Some Jews from Borzna were shot by Germans in November 1941 in an unknown location. I can guess that they were Communist party members. About 119 people were shot (according to published sources). According to a study of the 1990’s – 168 people.

In February 1942, the German invaders ordered all the Jews of Borzna to gather, on the premise that they were to be sent to Doch railway station. In the evening, the Jews were sledged along the road to Shapovalivka village and shot in an anti-tank ditch to the left of the road.

Jewish population of Borzna:
1897 – 1516 (12,1 %)
1910 – 1121 Jews
1926 – 697 Jews
1939 – 326 Jews
1950 ~ 50 Jews
1990 ~ 20 Jews
2020 ~ 6 Jews

Jews who escaped the first “action” were caught during remaining of occupation. They were killed in Nezhin and Bakhmach.
During the Holocaust in Borzna there were one hundred and eighty local Jews and approximately forty Jews from Borzna district. Of these individuals we only know fifty seven names.
In the 1990’s was discovered the names of twenty Jewish soldiers from Borza who had been drafted into the Soviet Army and died in battles against the Germans.

Borzna was liberated by the Red Army on September 8, 1943.

These memories were taken from

The evacuation was very difficult. Bahmach was destroyed and bombed in July. All trucks left for the front and only a few horses were around. The evacuation started on 27th to the 30th of August- officially on 1st of September. A lot of people bought or got horses by September 5th. to September 11th. The Army left Borzna and then at night, after a very short fight, the fascists entered the town. By this time a lot of people had not been evacuated. And soon many were also surrounded. Our dentist was one of them. She was killed and her husband.

More than 106-110 Jews were still left in Borzna. The situation was very difficult. Tenenbaum, kids, left. Old Tenenbaum stayed. It was exceptionally difficult for them. From day one fascists were mocking them. The soldiers were in Tenenbaum’s house every day taking verything from them: cloth, utensils, buckets… Everybody was trying to help them with bread, metal cup, bucket…
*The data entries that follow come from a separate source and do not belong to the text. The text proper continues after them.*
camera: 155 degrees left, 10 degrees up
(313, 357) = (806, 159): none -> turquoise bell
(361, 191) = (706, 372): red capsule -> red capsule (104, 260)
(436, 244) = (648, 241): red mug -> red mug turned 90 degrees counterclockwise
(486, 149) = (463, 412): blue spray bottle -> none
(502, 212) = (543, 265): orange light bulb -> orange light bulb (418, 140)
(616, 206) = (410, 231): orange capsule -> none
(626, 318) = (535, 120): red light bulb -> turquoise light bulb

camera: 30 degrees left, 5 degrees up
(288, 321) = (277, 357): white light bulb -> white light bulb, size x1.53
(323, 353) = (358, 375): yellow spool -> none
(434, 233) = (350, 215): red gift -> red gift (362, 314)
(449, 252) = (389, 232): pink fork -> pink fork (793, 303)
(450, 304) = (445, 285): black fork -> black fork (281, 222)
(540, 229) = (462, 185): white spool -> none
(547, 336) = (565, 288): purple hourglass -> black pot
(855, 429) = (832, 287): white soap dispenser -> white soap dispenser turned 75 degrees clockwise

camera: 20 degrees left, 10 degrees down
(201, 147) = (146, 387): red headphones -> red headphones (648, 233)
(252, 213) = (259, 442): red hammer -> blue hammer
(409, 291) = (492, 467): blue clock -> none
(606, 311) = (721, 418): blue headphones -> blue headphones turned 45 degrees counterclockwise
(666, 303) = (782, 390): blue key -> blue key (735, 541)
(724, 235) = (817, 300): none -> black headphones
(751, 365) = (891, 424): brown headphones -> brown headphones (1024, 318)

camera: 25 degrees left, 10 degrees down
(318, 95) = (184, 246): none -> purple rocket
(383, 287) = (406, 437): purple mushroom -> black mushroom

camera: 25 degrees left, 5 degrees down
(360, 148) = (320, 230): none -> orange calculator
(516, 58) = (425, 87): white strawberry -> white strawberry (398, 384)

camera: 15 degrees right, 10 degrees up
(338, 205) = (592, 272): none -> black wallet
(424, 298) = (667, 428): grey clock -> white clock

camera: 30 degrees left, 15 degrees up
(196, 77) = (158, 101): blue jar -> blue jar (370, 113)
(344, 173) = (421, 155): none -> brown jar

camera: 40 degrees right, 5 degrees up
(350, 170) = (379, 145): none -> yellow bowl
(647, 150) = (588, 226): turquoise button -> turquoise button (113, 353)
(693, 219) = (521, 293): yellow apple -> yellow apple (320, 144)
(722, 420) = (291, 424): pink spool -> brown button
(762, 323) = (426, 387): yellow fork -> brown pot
Days and months were going by; it was very difficult to exist. Bad news came in from all sides – a lot of villages were burned to the ground. In the towns of Nezin, Chernigov, Konotop and others all of the Jewish population were killed.

Everybody was expecting something bad to happen.

The first to die was the humpbacked loader Chauskij. A policeman was walking him in a horse collar. He was sent to work, walked in a house and got shot. Jews were told to put on white armbands. Everybody was sent to work. We were cleaning barracks, dirt, and snow on the streets. The first occurrence of a massacre of Jews was in January, 1942. A bigshot from Kiev or Nezin came on January 18th. In the middle of the night all of the Jews were woken up by soldiers and police and sent to the village of Shapovalovka which is 10 km from Borzna. One-hundred and four Jews were shot there on the edge of an anti-tank ditch. Among them were old people, women, and children. Old man Urkin before the massacre was asked: “Do you want to live, old man?” He answered: “I’d like to know how all this will end.” Misha said before dying that ‘the enemies will pay for this with their blood.’ Twenty-two year old Nina Krenhous died with her one year old daughter in her arms. A school teacher, Raisa Belaja, (daughter of bookbinder Baruch Belij) saw the massacre of her 16 year old son Misha and her sister Manja along with her children. The youngest was few months old. She was already in a confused state and did not understand anything except that all she worried about were her lostglasses.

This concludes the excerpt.